Optimizing energy efficiency helps you save money, use the earth’s limited resources more responsibly, and decrease your carbon footprint. The most important energy-related aspect of your home, especially if you live in a climate of freezing winters or triple-digit summers, is your HVAC system. The average American home’s utility bill is comprised of about 50 percent heating and cooling expenses. That’s why it’s important to do due diligence when you’re looking to replace your HVAC unit.
There are plenty of options out there for energy efficient systems, but don’t let the abundance overwhelm you. The first step is to narrow your search by looking for the Energy Star label, which is a government-backed certification of energy efficiency and performance. Second, you can look at certain ratings on the models you’re interested in, such as the EER (Energy Efficiency Ratio) and the Seasonal Energy Efficiency Ratio (SEER). Third, you can look to trusted sources who can recommend brands and models as a starting point.
Here are our recommendations for anyone looking to replace their HVAC system in 2017.
Geothermal Heat Pumps
Geothermal heat pumps (GHP), also known as water-source heat pumps, provide an eco-friendly way to control the climate of your home. This type of heating and cooling system relies on the relatively stable temperatures beneath the earth’s surface. Even when the temperature above ground is extremely hot or cold, underground temperatures are reliably warmer than winter air and cooler than summer air. Rather than generating its own heat and cool air like a traditional HVAC system, the GHP exchanges heat that already exists with the earth via a network of pipes. Other parts include the pump, compressor, and fans. Some geothermal pump models also provide hot water.
We recommend the American Standard Platinum AVGX series, a variable capacity heat pump that heats, cools, and provides the option of water heating. There’s also the Bryant GT Model, with two-stage compressor operation and variable speed blower.
The installation cost for a geothermal heat pump is higher than a traditional HVAC system, but you will earn back your investment through energy savings. You can learn more about tax credits for your geothermal heat pump installation at Energy.gov.

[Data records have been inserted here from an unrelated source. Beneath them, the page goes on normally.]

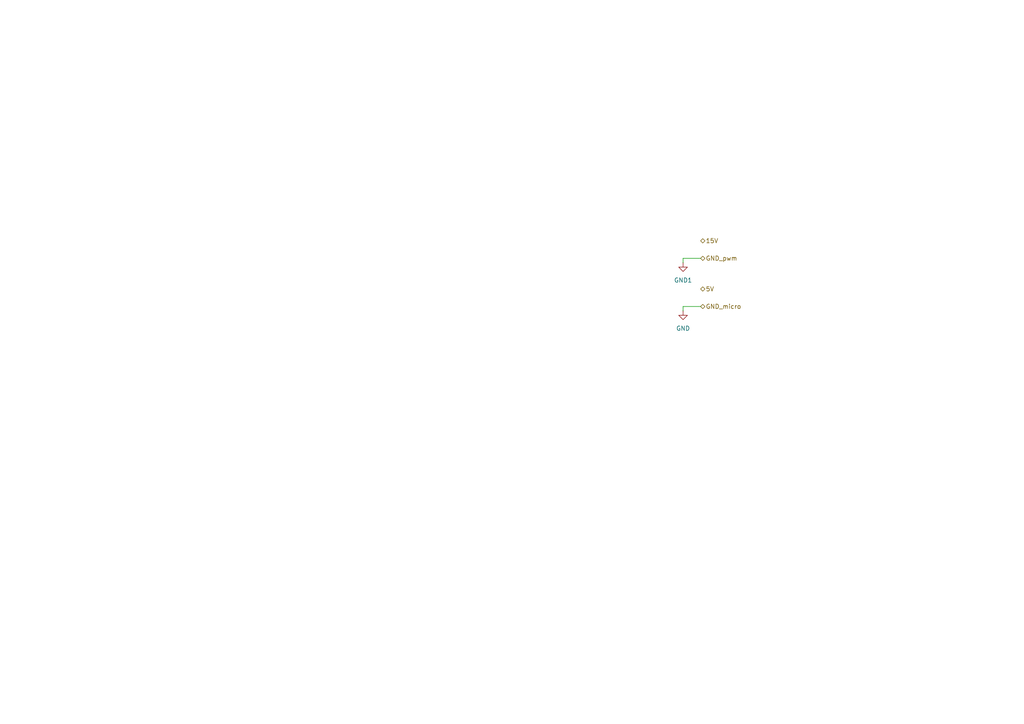
<source format=kicad_sch>
(kicad_sch
	(version 20231120)
	(generator "eeschema")
	(generator_version "8.0")
	(uuid "0074c905-0495-4bd3-b6e7-0e68e76806c4")
	(paper "A4")
	
	(wire
		(pts
			(xy 198.12 88.9) (xy 198.12 90.17)
		)
		(stroke
			(width 0)
			(type default)
		)
		(uuid "0e009b06-0229-44ea-83b9-ff68d96ea717")
	)
	(wire
		(pts
			(xy 198.12 88.9) (xy 203.2 88.9)
		)
		(stroke
			(width 0)
			(type default)
		)
		(uuid "36da54cd-1b92-45fc-b4d8-31158d2b31e3")
	)
	(wire
		(pts
			(xy 198.12 74.93) (xy 198.12 76.2)
		)
		(stroke
			(width 0)
			(type default)
		)
		(uuid "51ec4ab3-5ecf-4089-b122-74fe7ff6d261")
	)
	(wire
		(pts
			(xy 198.12 74.93) (xy 203.2 74.93)
		)
		(stroke
			(width 0)
			(type default)
		)
		(uuid "7f199ff1-ab9f-4470-b394-bc0c0dc2db2c")
	)
	(hierarchical_label "5V"
		(shape bidirectional)
		(at 203.2 83.82 0)
		(effects
			(font
				(size 1.27 1.27)
			)
			(justify left)
		)
		(uuid "389d9237-10ee-4223-b883-084fe79c1a6c")
	)
	(hierarchical_label "GND_micro"
		(shape bidirectional)
		(at 203.2 88.9 0)
		(effects
			(font
				(size 1.27 1.27)
			)
			(justify left)
		)
		(uuid "76579868-2cd2-46d4-9cc8-2332df09c8f7")
	)
	(hierarchical_label "15V"
		(shape bidirectional)
		(at 203.2 69.85 0)
		(effects
			(font
				(size 1.27 1.27)
			)
			(justify left)
		)
		(uuid "7e4558a5-9269-42bb-a7fa-7054c2c1fc2b")
	)
	(hierarchical_label "GND_pwm"
		(shape bidirectional)
		(at 203.2 74.93 0)
		(effects
			(font
				(size 1.27 1.27)
			)
			(justify left)
		)
		(uuid "b163ad7b-3c63-4ef0-a01a-3b45a48e0821")
	)
	(symbol
		(lib_id "power:GND1")
		(at 198.12 76.2 0)
		(unit 1)
		(exclude_from_sim no)
		(in_bom yes)
		(on_board yes)
		(dnp no)
		(fields_autoplaced yes)
		(uuid "48e57c35-7e91-4e03-8233-2a5eae56d112")
		(property "Reference" "#PWR3"
			(at 198.12 82.55 0)
			(effects
				(font
					(size 1.27 1.27)
				)
				(hide yes)
			)
		)
		(property "Value" "GND1"
			(at 198.12 81.28 0)
			(effects
				(font
					(size 1.27 1.27)
				)
			)
		)
		(property "Footprint" ""
			(at 198.12 76.2 0)
			(effects
				(font
					(size 1.27 1.27)
				)
				(hide yes)
			)
		)
		(property "Datasheet" ""
			(at 198.12 76.2 0)
			(effects
				(font
					(size 1.27 1.27)
				)
				(hide yes)
			)
		)
		(property "Description" "Power symbol creates a global label with name \"GND1\" , ground"
			(at 198.12 76.2 0)
			(effects
				(font
					(size 1.27 1.27)
				)
				(hide yes)
			)
		)
		(pin "1"
			(uuid "7d05f995-fa13-4917-9e17-275650ef63f3")
		)
		(instances
			(project ""
				(path "/d7be55ed-3561-4de6-aa99-76e883d44fb9/d651941e-d520-475b-bca1-e38ab04dbdf6"
					(reference "#PWR3")
					(unit 1)
				)
			)
		)
	)
	(symbol
		(lib_id "power:GND")
		(at 198.12 90.17 0)
		(unit 1)
		(exclude_from_sim no)
		(in_bom yes)
		(on_board yes)
		(dnp no)
		(fields_autoplaced yes)
		(uuid "54176f46-2425-4c3b-b4cc-b8940ba4ec70")
		(property "Reference" "#PWR1"
			(at 198.12 96.52 0)
			(effects
				(font
					(size 1.27 1.27)
				)
				(hide yes)
			)
		)
		(property "Value" "GND"
			(at 198.12 95.25 0)
			(effects
				(font
					(size 1.27 1.27)
				)
			)
		)
		(property "Footprint" ""
			(at 198.12 90.17 0)
			(effects
				(font
					(size 1.27 1.27)
				)
				(hide yes)
			)
		)
		(property "Datasheet" ""
			(at 198.12 90.17 0)
			(effects
				(font
					(size 1.27 1.27)
				)
				(hide yes)
			)
		)
		(property "Description" "Power symbol creates a global label with name \"GND\" , ground"
			(at 198.12 90.17 0)
			(effects
				(font
					(size 1.27 1.27)
				)
				(hide yes)
			)
		)
		(pin "1"
			(uuid "eaec656c-5617-42fb-8bbc-f19abf172fea")
		)
		(instances
			(project ""
				(path "/d7be55ed-3561-4de6-aa99-76e883d44fb9/d651941e-d520-475b-bca1-e38ab04dbdf6"
					(reference "#PWR1")
					(unit 1)
				)
			)
		)
	)
)

</source>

Central air conditioners work by turning chemicals (refrigerants) from gas to liquid and back to gas, absorbing heat throughout the process. The heat that results from compressing the gas is pushed outdoors. With the heat gone, the gas can cool as it turns back into a liquid, and then the process starts over. Meanwhile, fans move interior air over the coils that hold the refrigerant to cool it. The cycle repeats until the air temperature matches the temperature on your thermostat.
The more energy efficient option, however, is a split system, which uses a system of copper pipes rather than ductwork. One model to consider is the Champion AL8B, which is a high energy-efficiency split system model with a two-stage compressor that helps it more accurately adjust to the temperature you need. The Coleman Echelon CP9C has a variable-speed ECM motor and an annual fuel utilization efficiency (AFUE) rating of 97.5 percent.
Gas boilers are an energy efficient and affordable water heating alternative to electric boilers. The water tank is mounted over a heating element with gas and a sparker that create a flame. The flame is then maintained in order to heat the water to the desired temperature, and then the water is pumped into your home through a network of pipes and radiators. Even though the installation of a gas boiler will run you higher than an electric boiler, gas is more affordable than electricity and heats water faster. That means you save money on operation costs and get better performance.
While a boiler is primarily used to heat water, a furnace heats the air in your home. A furnace is a “forced air” system, and it constitutes the heating component of AC systems.
Between gas, propane, and electricity, gas is the most energy efficient and effective option for a furnace. A gas furnace responds to cold indoor temperatures by opening up a valve, which allows gas to reach the burner, where a pilot light ignites it. The flame heats the heat exchanger, and then a fan and motor transport the heated air from the exchanger through your duct system and out of vents in each room.
As you shop for a furnace, check out the Carrier Infinity 98 Gas Furnace with variable-speed motor blower and up to 98.5 efficiency. The Bryant Evolution 987M is also a variable-speed model with a comparable performance of 98.3 percent.
When it comes to choosing the system that’s right for your home, you’ll need to consider the size of your home, your heating and cooling needs, your budget, available tax credits, whether or not your home has ductwork, the climate in your area, and of course, the advice of an HVAC professional. The last thing you want is to invest in a quality system that simply isn’t the right fit.
Once you decide which type of system will work for you, compare models carefully and pay attention to the ratings mentioned above. All of the options listed here are Energy Star certified and recommended. The right system will help you save money every month and maintain the temperature you want in your home without wasting energy.